══ Source data

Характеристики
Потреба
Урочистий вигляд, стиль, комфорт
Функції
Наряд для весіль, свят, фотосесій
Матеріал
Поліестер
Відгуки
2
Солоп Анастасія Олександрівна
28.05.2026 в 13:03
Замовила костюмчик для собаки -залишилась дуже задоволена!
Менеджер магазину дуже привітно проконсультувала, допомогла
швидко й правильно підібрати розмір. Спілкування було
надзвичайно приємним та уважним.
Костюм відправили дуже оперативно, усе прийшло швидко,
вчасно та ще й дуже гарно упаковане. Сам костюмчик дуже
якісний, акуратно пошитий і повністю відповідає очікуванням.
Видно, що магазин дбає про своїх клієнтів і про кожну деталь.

════
══ Source data

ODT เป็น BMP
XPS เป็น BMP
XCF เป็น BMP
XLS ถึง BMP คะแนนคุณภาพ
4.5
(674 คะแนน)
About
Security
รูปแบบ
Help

════

Can you rewrite the data starting at the line that has "Характеристики" and stopping after the line that has "Видно, що магазин", with "Поліестер" renamed to "Бавовна" and everything else left as it is?

*Answer section*
Характеристики
Потреба
Урочистий вигляд, стиль, комфорт
Функції
Наряд для весіль, свят, фотосесій
Матеріал
Бавовна
Відгуки
2
Солоп Анастасія Олександрівна
28.05.2026 в 13:03
Замовила костюмчик для собаки -залишилась дуже задоволена!
Менеджер магазину дуже привітно проконсультувала, допомогла
швидко й правильно підібрати розмір. Спілкування було
надзвичайно приємним та уважним.
Костюм відправили дуже оперативно, усе прийшло швидко,
вчасно та ще й дуже гарно упаковане. Сам костюмчик дуже
якісний, акуратно пошитий і повністю відповідає очікуванням.
Видно, що магазин дбає про своїх клієнтів і про кожну деталь.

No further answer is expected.